> **Excerpt to read**:
[Start of section]

The thundering herd — Distributed Systems rate limiting
Imagine a bull running towards you when you are relaxing on a farm.
What would you do? Easy “I would just get out of the way” you would say. Well how about now?
If it’s not clear it’s a herd of raging bulls. Unless you have extreme luck you would likely be trampled. That’s the exact situation of the servers when a huge amount of requests greater than it’s compute power comes in. This is commonly known as “thundering herd” problem. In this blog, I will try to discuss the various scenarios and possible solutions from my understanding through various references.
The thundering herd problem can occur when there is a cascading failure — say you have 3 servers running and a load balancer
Let us say each server can handle a certain number of requests(say 500) per second and the load balancer distributes the requests to handle the load. But what if the server 1 goes down while handling 500 requests ( after completing say 200 requests). So the rest of the 300 requests would be sent to server 2 . Let’s say server 2 comparatively has lesser computing power or even if it has the same computing power it is handling more than it’s designated capacity (QPS). So the server 2 crashes after a while ( after handling 200 requests). Now the first 200 + requests directed at server 2 goes to server 3. Now remember server 3 may additionally also have to handle new requests. So there we have the thundering herd problem . By now let’s say if you are using JVM based languages there is a high probability of out of memory error and server 3 crashes now. So there you have the scenario of “cascading failure” . Now, you may ask why not scale up (using terraform) and add another server? But in this situation of cascading failure there is a high probability that server would crash too despite higher computing power and memory allocations.

[End of section]

> **Work order 1**:
Duplicate everything in the thundering herd excerpt from "If it’s not" down to "through various references.".
> **Work order 2**:
Answer these from the thundering herd excerpt:
(a) What animal is running toward you on the farm in the opening scene?
(b) How many requests per second can each server handle in the example?
(c) What error is likely with JVM-based languages before server 3 crashes?
The listing that comes next was drawn from a separate source.

> **Given material**:
[Start of section]

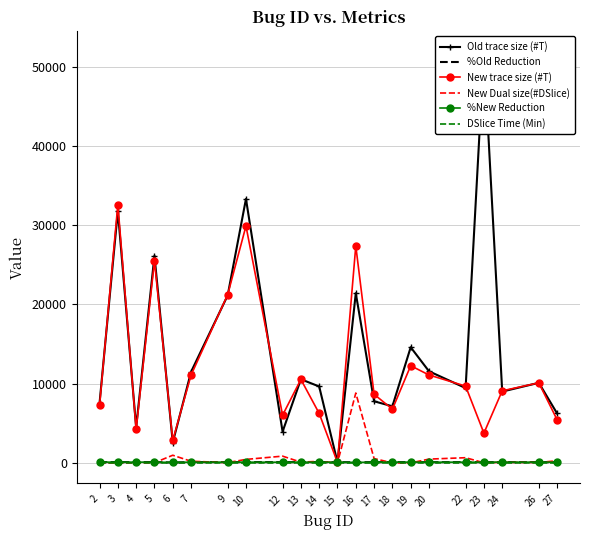

Which series has the largest total across all categories?

Old trace size (#T)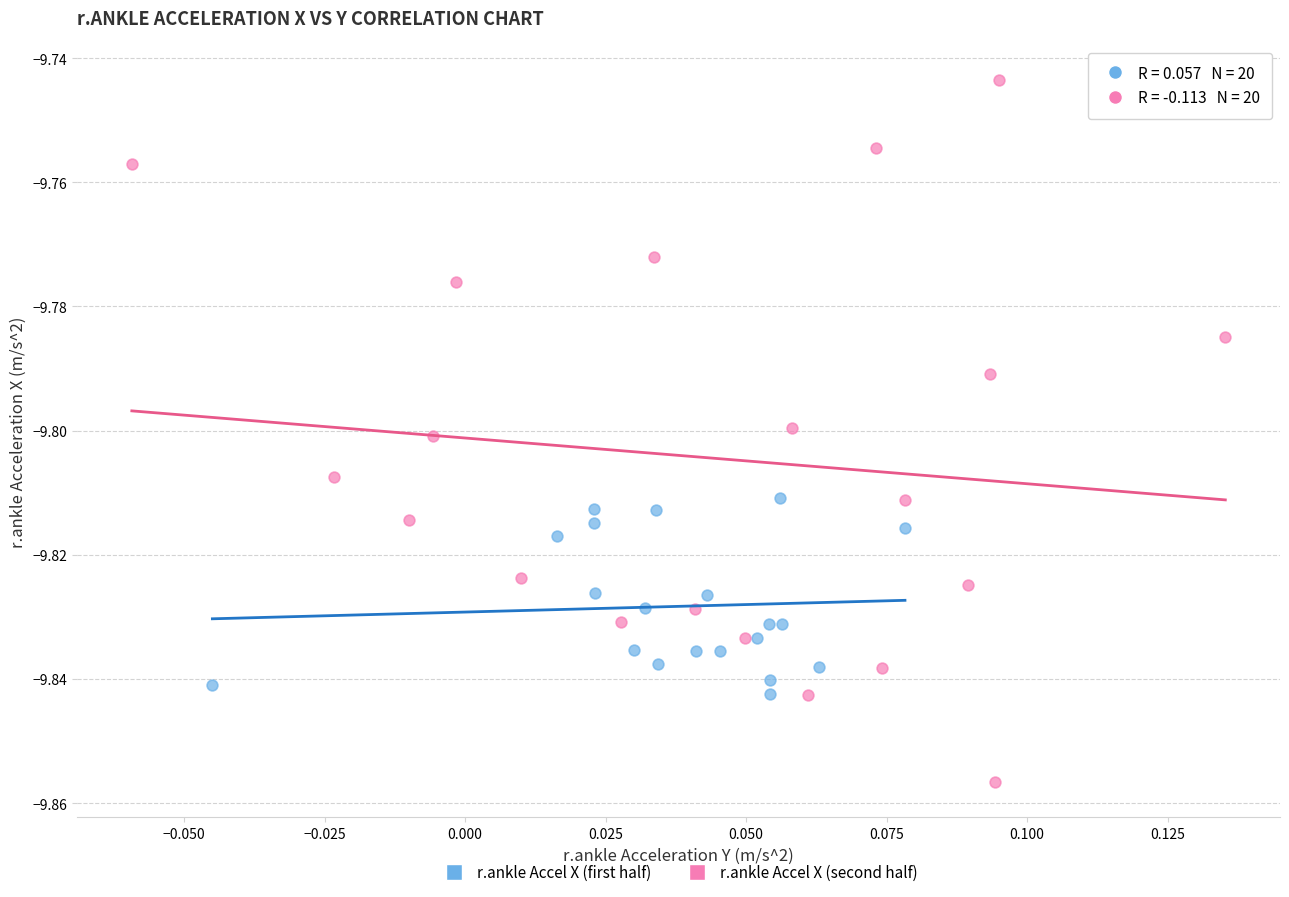

Which series contains the lowest Y value?

r.ankle Accel X (second half)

[End of section]

> **Task solution 1**:
If it’s not clear it’s a herd of raging bulls. Unless you have extreme luck you would likely be trampled. That’s the exact situation of the servers when a huge amount of requests greater than it’s compute power comes in. This is commonly known as “thundering herd” problem. In this blog, I will try to discuss the various scenarios and possible solutions from my understanding through various references.

> **Task solution 2**:
(a) A bull.
(b) 500.
(c) An out of memory error.